_The data_.
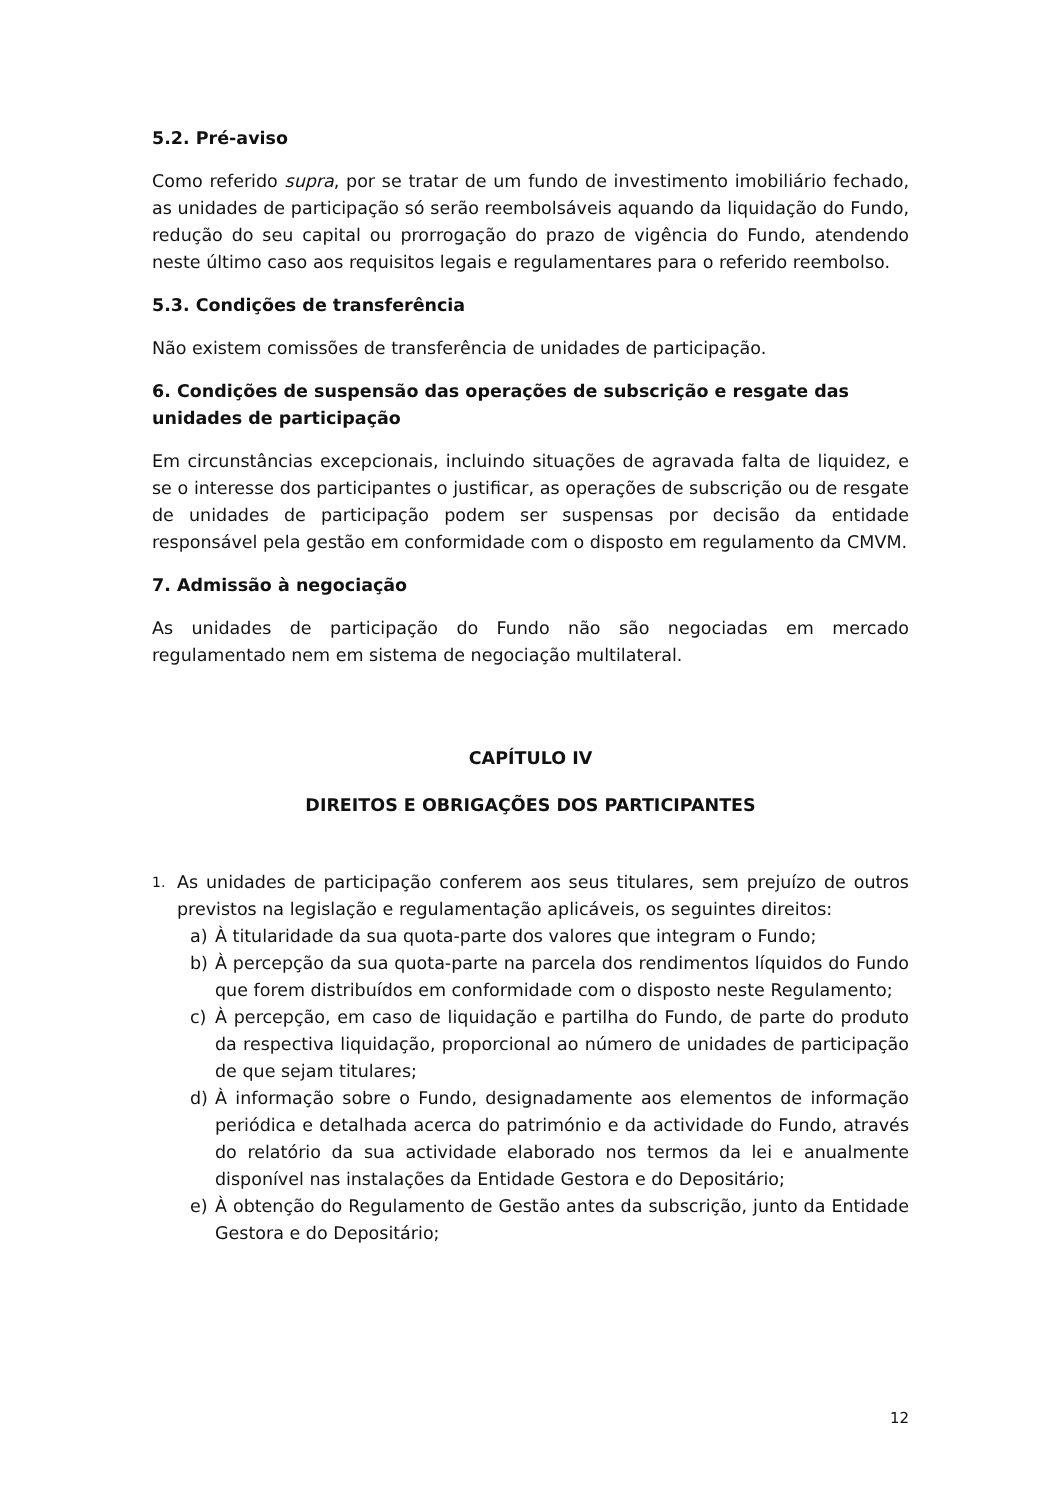5.2. Pré-aviso
Como referido supra, por se tratar de um fundo de investimento imobiliário fechado, as unidades de participação só serão reembolsáveis aquando da liquidação do Fundo, redução do seu capital ou prorrogação do prazo de vigência do Fundo, atendendo neste último caso aos requisitos legais e regulamentares para o referido reembolso.
5.3. Condições de transferência
Não existem comissões de transferência de unidades de participação.
6. Condições de suspensão das operações de subscrição e resgate das unidades de participação
Em circunstâncias excepcionais, incluindo situações de agravada falta de liquidez, e se o interesse dos participantes o justificar, as operações de subscrição ou de resgate de unidades de participação podem ser suspensas por decisão da entidade responsável pela gestão em conformidade com o disposto em regulamento da CMVM.
7. Admissão à negociação
As unidades de participação do Fundo não são negociadas em mercado regulamentado nem em sistema de negociação multilateral.
CAPÍTULO IV
DIREITOS E OBRIGAÇÕES DOS PARTICIPANTES
1. As unidades de participação conferem aos seus titulares, sem prejuízo de outros previstos na legislação e regulamentação aplicáveis, os seguintes direitos:
a) À titularidade da sua quota-parte dos valores que integram o Fundo;
b) À percepção da sua quota-parte na parcela dos rendimentos líquidos do Fundo que forem distribuídos em conformidade com o disposto neste Regulamento;
c) À percepção, em caso de liquidação e partilha do Fundo, de parte do produto da respectiva liquidação, proporcional ao número de unidades de participação de que sejam titulares;
d) À informação sobre o Fundo, designadamente aos elementos de informação periódica e detalhada acerca do património e da actividade do Fundo, através do relatório da sua actividade elaborado nos termos da lei e anualmente disponível nas instalações da Entidade Gestora e do Depositário;
e) À obtenção do Regulamento de Gestão antes da subscrição, junto da Entidade Gestora e do Depositário;
12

_Task instructions_. Your job is to repeat every entry exactly, keeping all pictures out of the copy.

_Answer box_.
5.2. Pré-aviso
Como referido supra, por se tratar de um fundo de investimento imobiliário fechado, as unidades de participação só serão reembolsáveis aquando da liquidação do Fundo, redução do seu capital ou prorrogação do prazo de vigência do Fundo, atendendo neste último caso aos requisitos legais e regulamentares para o referido reembolso.
5.3. Condições de transferência
Não existem comissões de transferência de unidades de participação.
6. Condições de suspensão das operações de subscrição e resgate das unidades de participação
Em circunstâncias excepcionais, incluindo situações de agravada falta de liquidez, e se o interesse dos participantes o justificar, as operações de subscrição ou de resgate de unidades de participação podem ser suspensas por decisão da entidade responsável pela gestão em conformidade com o disposto em regulamento da CMVM.
7. Admissão à negociação
As unidades de participação do Fundo não são negociadas em mercado regulamentado nem em sistema de negociação multilateral.
CAPÍTULO IV
DIREITOS E OBRIGAÇÕES DOS PARTICIPANTES
1. As unidades de participação conferem aos seus titulares, sem prejuízo de outros previstos na legislação e regulamentação aplicáveis, os seguintes direitos:
a) À titularidade da sua quota-parte dos valores que integram o Fundo;
b) À percepção da sua quota-parte na parcela dos rendimentos líquidos do Fundo que forem distribuídos em conformidade com o disposto neste Regulamento;
c) À percepção, em caso de liquidação e partilha do Fundo, de parte do produto da respectiva liquidação, proporcional ao número de unidades de participação de que sejam titulares;
d) À informação sobre o Fundo, designadamente aos elementos de informação periódica e detalhada acerca do património e da actividade do Fundo, através do relatório da sua actividade elaborado nos termos da lei e anualmente disponível nas instalações da Entidade Gestora e do Depositário;
e) À obtenção do Regulamento de Gestão antes da subscrição, junto da Entidade Gestora e do Depositário;
12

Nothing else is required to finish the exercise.